Open ccleve opened 3 years ago
This is a good idea that has been at the back of my mind ever since I made sure PL/Java works with GraalVM, but I have not had time to test the native-image
idea or develop a procedure for using it.
More of my effort at the moment is going toward refactoring PL/Java to make GraalVM polyglot languages more naturally accessible.
But native-image
building is a worthwhile area to experiment in.
oracle/graal#2761 looks relevant, and if I'm reading it correctly, the right stuff should be there now since GrallVM 21.0.
Sounds like it will need some kind of configuration file to say what classes and methods will need to be included for method handles to point to. But that would be trivial to generate from pg_proc
if starting with a database with a normal dynamic PL/Java installation and the desired functions already declared.
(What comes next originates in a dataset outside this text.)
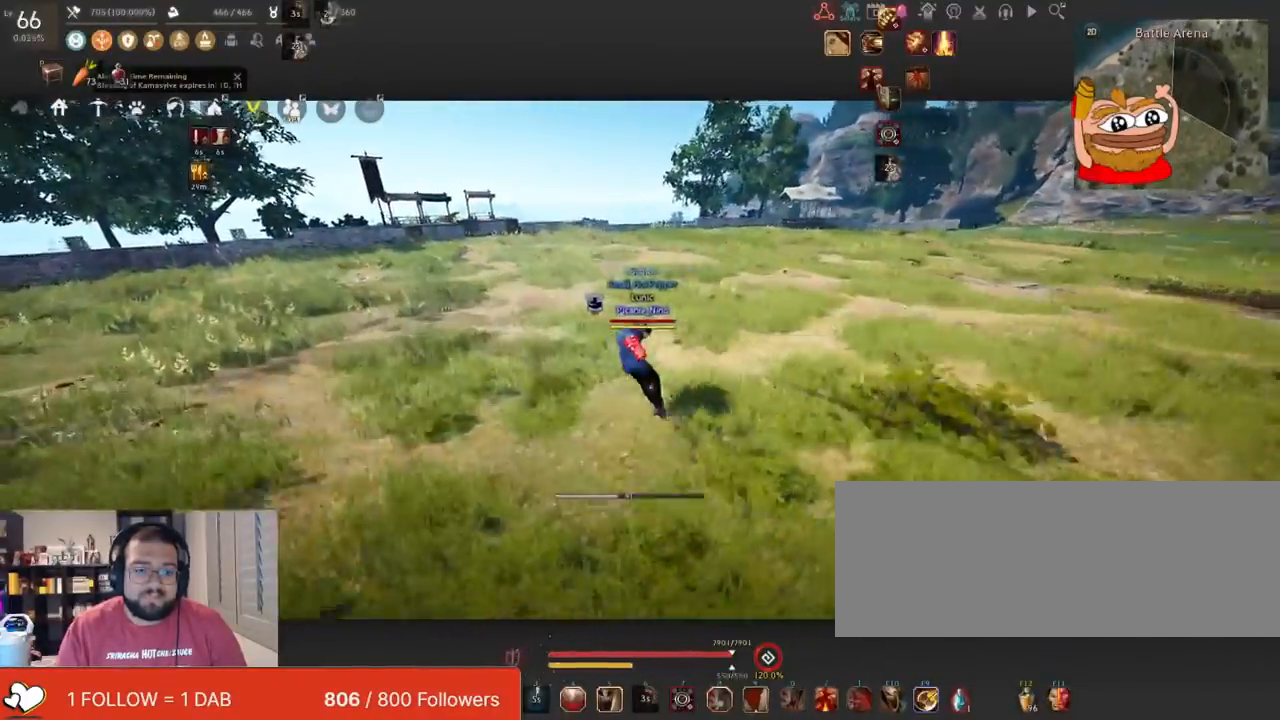
{"keys": ["a"], "mouse": ["right"], "events": []}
Extra credit would be to generate it by parsing the DDR files in existing PL/Java jars. Or generate it from the annotation processor while compiling PL/Java sources.
I don't know enough to comment. I do know that they were very helpful on the Graal Slack and though this was a cool use of Graal. They seemed to think that this was totally possible. I just had a hard time understanding the syntax for making function calls, and also how to instantiate and manage the "Agent Isolate", which is apparently a giant uber object that manages memory, threads and everything. Somehow you have to create this object, maintain a reference to it, and pass it in as the first parameter on every function call from the outside world.
Is it possible to use the GraalVM native compiler to create a binary, and use that as an extension?
I asked about this on the Graal Slack quite some time ago, and they suggested that yes, it was possible to create a C-compatible .so library, but the instructions for doing so were unclear. They did identify these starting points:
https://github.com/kirillp/graalSamples/tree/master/simpleApp
https://github.com/oracle/graal/blob/master/substratevm/src/com.oracle.svm.jvmtiagentbase/src/com/oracle/svm/jvmtiagentbase/AgentIsolate.java
I think that if we could get true native speed from a Postgres extension written in Java, or any polyglot language, it would be a real game-changer.